Source material Start Marker

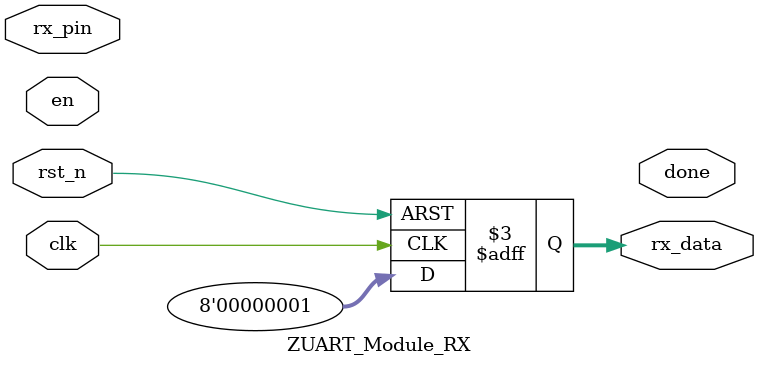
<source format=v>
`timescale 1ns / 1ps
module ZUART_Module_RX(
    input clk,
    input rst_n,
    input en,
    input rx_pin,
    output [7:0] rx_data,
    output done
    );

reg [7:0] rx_data;
always @(posedge clk or negedge rst_n)
if(!rst_n)
	rx_data<=8'd0;
else
	rx_data<=8'd1;
endmodule

</source>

Source material End Marker

[To-do item]
In the material above, find every line with the word "input" and show it.

[Response to the task]
    input clk,
    input rst_n,
    input en,
    input rx_pin,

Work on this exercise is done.